In the Mariel boatlift, 125,266 Cubans came here between April 21 and Sept, 29, 1980. Mr. Castro used the boat lift to export many of his country's criminals and mental patients to the United States. At its peak, more than 6,000 Cubans were arriving daily.

In the latest surge, more than 8,000 rafters have been picked up this year, more than 2,000 in the past week.

The influx has brought appeals for federal emergency aid from Florida Gov. Lawton Chiles. Florida is estimated to have spent more than $1 billion resettling Cubans since the Mariel boatlift. Mr. Clinton, refusing emergency aid, last week announced a new policy, making it more difficult for Cubans to become legal residents.

Until the policy change, Cubans were automatically allowed legal entry into the U.S. as fugitives from communism. They were given a small stipend for 90 days, a work permit, temporary housing, and were eligible for Medicaid, food stamps and welfare for 90 days.

Under the new approach, Cuban rafters picked up by the Coast Guard will be taken to Guantanamo Naval Base, Cuba, but the refugees will not be allowed to apply for asylum in the United States. Those who actually land on U.S. beaches will be taken to detention centers here by the Immigration and Naturalization Service to see whether they should be allowed into the United States.

'I'm from Cuba'

Imagine the surprise this past week in this pastel, shaded corner of hedonism when a lone sailboarder, his feet blistered white, his skin glowing and peeling, stepped ashore and told the seafront homeowner who met him "I'm from Cuba"; when a hungry, salt-covered rafter staggered into a beach motel at breakfast time; or when veranda viewers of the crimson sunset at this southernmost tip of the United States, saw the silhouettes of half a dozen Cuban boat people float silently by.
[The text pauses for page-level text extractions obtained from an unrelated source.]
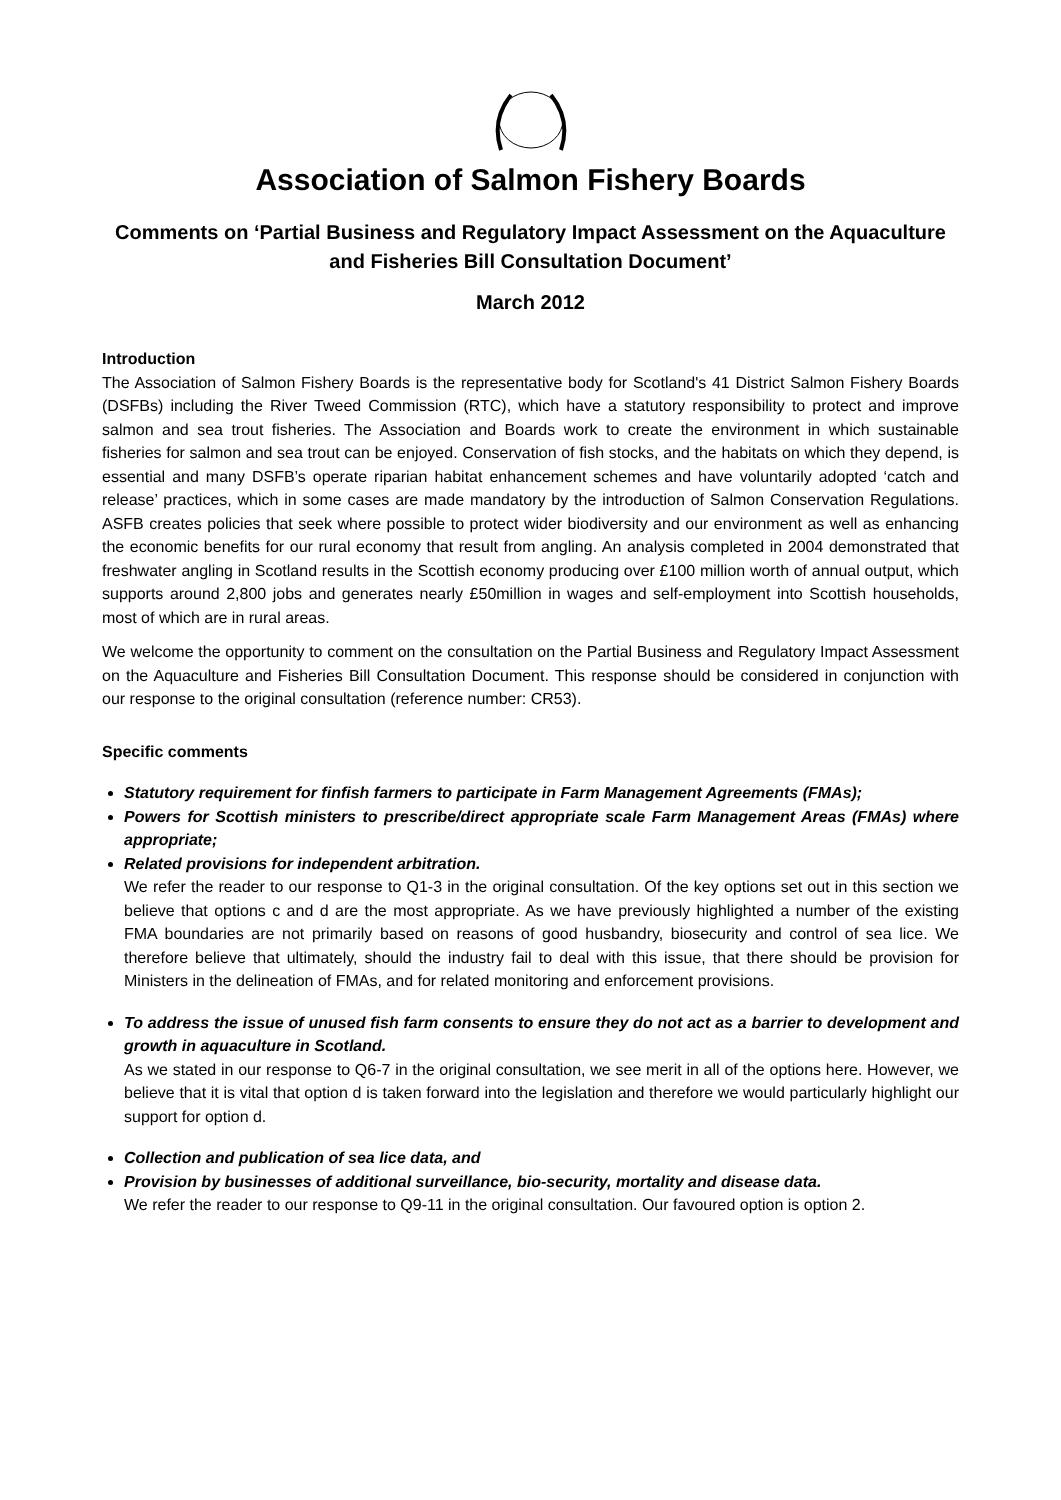Association of Salmon Fishery Boards
Comments on ‘Partial Business and Regulatory Impact Assessment on the Aquaculture and Fisheries Bill Consultation Document’
March 2012
Introduction
The Association of Salmon Fishery Boards is the representative body for Scotland's 41 District Salmon Fishery Boards (DSFBs) including the River Tweed Commission (RTC), which have a statutory responsibility to protect and improve salmon and sea trout fisheries. The Association and Boards work to create the environment in which sustainable fisheries for salmon and sea trout can be enjoyed. Conservation of fish stocks, and the habitats on which they depend, is essential and many DSFB’s operate riparian habitat enhancement schemes and have voluntarily adopted ‘catch and release’ practices, which in some cases are made mandatory by the introduction of Salmon Conservation Regulations. ASFB creates policies that seek where possible to protect wider biodiversity and our environment as well as enhancing the economic benefits for our rural economy that result from angling. An analysis completed in 2004 demonstrated that freshwater angling in Scotland results in the Scottish economy producing over £100 million worth of annual output, which supports around 2,800 jobs and generates nearly £50million in wages and self-employment into Scottish households, most of which are in rural areas.
We welcome the opportunity to comment on the consultation on the Partial Business and Regulatory Impact Assessment on the Aquaculture and Fisheries Bill Consultation Document. This response should be considered in conjunction with our response to the original consultation (reference number: CR53).
Specific comments
Statutory requirement for finfish farmers to participate in Farm Management Agreements (FMAs);
Powers for Scottish ministers to prescribe/direct appropriate scale Farm Management Areas (FMAs) where appropriate;
Related provisions for independent arbitration.
We refer the reader to our response to Q1-3 in the original consultation. Of the key options set out in this section we believe that options c and d are the most appropriate. As we have previously highlighted a number of the existing FMA boundaries are not primarily based on reasons of good husbandry, biosecurity and control of sea lice. We therefore believe that ultimately, should the industry fail to deal with this issue, that there should be provision for Ministers in the delineation of FMAs, and for related monitoring and enforcement provisions.
To address the issue of unused fish farm consents to ensure they do not act as a barrier to development and growth in aquaculture in Scotland.
As we stated in our response to Q6-7 in the original consultation, we see merit in all of the options here. However, we believe that it is vital that option d is taken forward into the legislation and therefore we would particularly highlight our support for option d.
Collection and publication of sea lice data, and
Provision by businesses of additional surveillance, bio-security, mortality and disease data.
We refer the reader to our response to Q9-11 in the original consultation. Our favoured option is option 2.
Four of the strange and sluggish craft that have arrived among the sleek-hulled catamarans, jet skis and glass-bottomed boats that normally ply these waters now lie, slowly deflating in a gravel yard, grim reminders of harsh reality.

They are among the hundreds of rafts that have made it safely here, tangles of rubber, wood and rope, strikingly insecure platforms from which to launch a new life.

They offer silent testimony to the risks Cubans are willing to take to escape dictatorship.

Now these four rafts from this motley flotilla are kept outside the Cuban Refugee Center.

It is the only place in Key West, until last Friday, where one could routinely meet the rafters, or, just as frequently, Cuban-Americans waiting and hoping for word of relatives they knew had set sail but had been heard of no more.

'We are not taking messages'

The four walls of a room at the center are covered with written appeals for information about missing boat people.

"We are not taking messages any more," said Leon Rozio, a volunteer at the center. "It is heartbreaking.

"You get to the point that, when you go back to society, you are destroyed emotionally. You are out of excuses in your mind as to how these things happen."

The center, a church-backed organization, offers Cuban boat people a shower, a change of clothing, and a hot meal.

"The whole idea of this place was to help whichever way we could," said Mr. Rozio, a 1961 Cuban emigre. "We are still going to do that."